“Not everyone and I don’t know what happened, only that someone hurt you.”
“How can you tell?” Her lungs burned with every breath. The desire to run muscled into her mind. Packing up her things had become easy. Moving from town to town and finding a job and a place to live hadn’t been hard. She’d learned to live on very little.
She could do it all again if she had to.
But she didn’t want to. Lake George had been the first place she landed where she felt like she could make it her home. Phoenix and his brothers had made her feel welcome. Brandi and Hensley treated her like a part of the family. They checked in with her regularly. Asked if she needed anything and genuinely seemed as though they liked her and Janelle enjoyed their company.
And their kids.
It differed from spending time with her sister wives’ children or families in the compound.
“It comes from all my time working with women like you,” he said softly. “I feel like I might have stalled the conversation by trying to make you feel more comfortable. I’m sorry.”
“The problem is I doubt you’ve ever come across anyone like me before.”
“I’ve seen a lot at the shelter.”
She’d never heard the wordcultbefore until she’d left the compound. She was born and raised in the religion. Kept from the outside world and sheltered from their opinion of what her father had done to the church. She knew the people on the other side of the walls wanted to destroy them and the work of God. But she didn’t understand why, except they were the devil.

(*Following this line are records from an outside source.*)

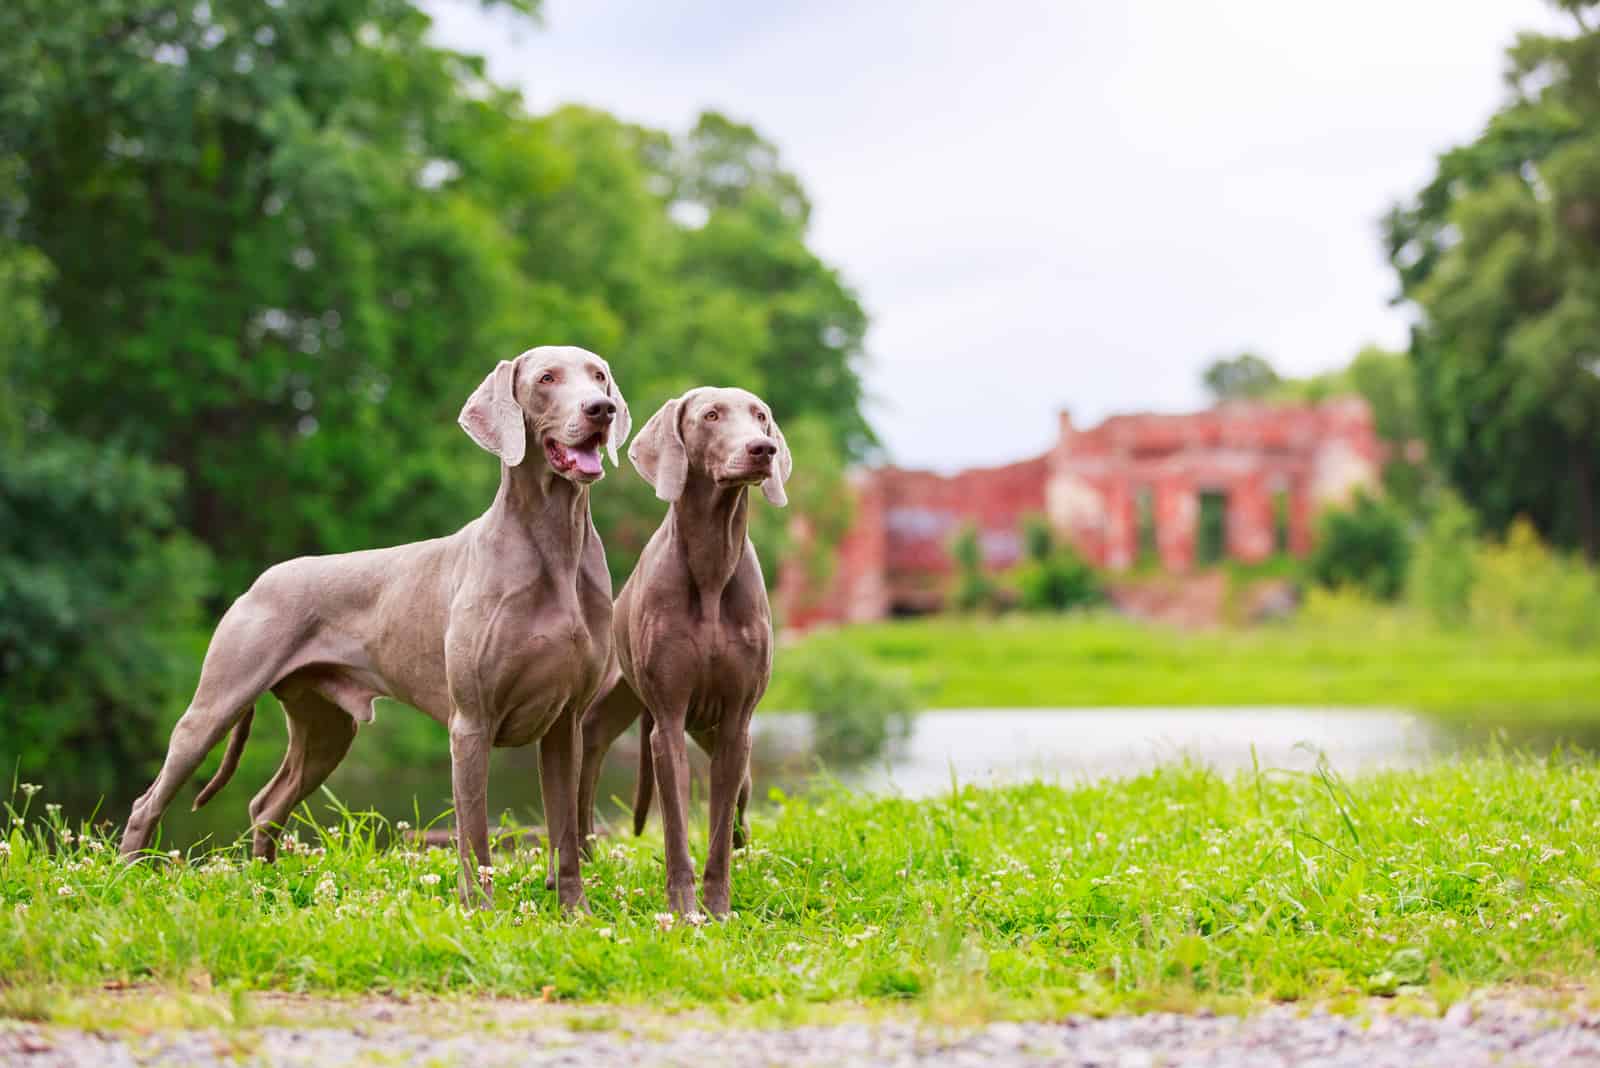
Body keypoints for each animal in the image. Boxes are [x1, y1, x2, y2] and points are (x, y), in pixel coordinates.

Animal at [572, 388, 790, 914]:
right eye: (711, 415)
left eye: (761, 417)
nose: (763, 449)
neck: (713, 563)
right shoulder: (668, 721)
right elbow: (674, 826)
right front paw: (685, 908)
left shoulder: (735, 722)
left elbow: (717, 828)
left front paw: (719, 908)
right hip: (606, 707)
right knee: (588, 764)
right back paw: (586, 854)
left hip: (713, 733)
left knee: (740, 803)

“You might want to buckle up for this story.” It was now or never. She snagged the glass and took three big gulps. She’d heard it called liquid courage at the bar before, and right now, she needed it. Every fiber of her being screamed to release the beast. To purge the burden that she’d carried for the lastthree years. “My life isn’t something that most people have ever experienced.”

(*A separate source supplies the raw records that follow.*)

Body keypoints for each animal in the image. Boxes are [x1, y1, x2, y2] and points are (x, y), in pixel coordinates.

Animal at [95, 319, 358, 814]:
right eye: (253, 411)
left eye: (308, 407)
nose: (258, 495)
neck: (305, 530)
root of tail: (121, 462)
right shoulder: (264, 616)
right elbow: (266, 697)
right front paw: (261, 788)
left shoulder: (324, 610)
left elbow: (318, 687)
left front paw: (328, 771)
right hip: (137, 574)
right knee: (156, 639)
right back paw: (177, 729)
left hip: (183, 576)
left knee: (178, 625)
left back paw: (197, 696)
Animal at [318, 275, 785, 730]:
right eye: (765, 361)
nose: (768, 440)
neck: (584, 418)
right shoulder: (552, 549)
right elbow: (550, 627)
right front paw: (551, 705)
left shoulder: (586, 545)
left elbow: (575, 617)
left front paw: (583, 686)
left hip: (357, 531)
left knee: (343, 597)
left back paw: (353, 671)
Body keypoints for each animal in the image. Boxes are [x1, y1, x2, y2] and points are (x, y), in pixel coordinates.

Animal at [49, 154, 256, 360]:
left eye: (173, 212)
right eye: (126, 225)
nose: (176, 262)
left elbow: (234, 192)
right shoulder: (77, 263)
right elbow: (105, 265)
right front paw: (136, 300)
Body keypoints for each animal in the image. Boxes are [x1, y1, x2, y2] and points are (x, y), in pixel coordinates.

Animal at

“My career isn’t anything that the average person could comprehend. I doubt you’ll shock me.”
She blew out a puff of air. “My great-grandfather was a preacher of a fundamentalist Christian church. When I was young, while the doctrine was strict, it allowed for plural marriage.”
“Excuse me? As in a man having more than one wife?”
“Exactly.”
“That’s not right.”
“Growing up, I didn’t know any better. And to be honest, while it isn’t something I would want to ever experience again?—”
“Again? You were married to a man who had more than one wife?”
“Can you let me get through this? I’ve never told it to anyone and you’re making it harder for me.”
“I’m sorry. Go ahead.”
“Polygamy by itself isn’t necessarily bad. I’ve seen it work when everyone is a willing participant. But it comes with its own set of challenges. However, things in the church began to change when my father took over. It got stricter. We already had little contact with the outside world, and it became less. When my biological mother died, my father started arranging marriages. He said that God spoke directly to him and in order for our flock to grow and spread the word, this was what the good Lord wanted us to do.”
“Jesus. He married you off when you were underage, didn’t he?”
She nodded.
“Motherfucker.” Phoenix ran his fingers through his hair and abruptly stood. He turned and gripped the railing. “How old were you?”
“Seventeen,” she whispered.
“And when you finally left?”
“Twenty-three,” she managed.
“Was both your father and husband abusive?”
“Yes.”
“Did you ever report them?” He glanced over his shoulder.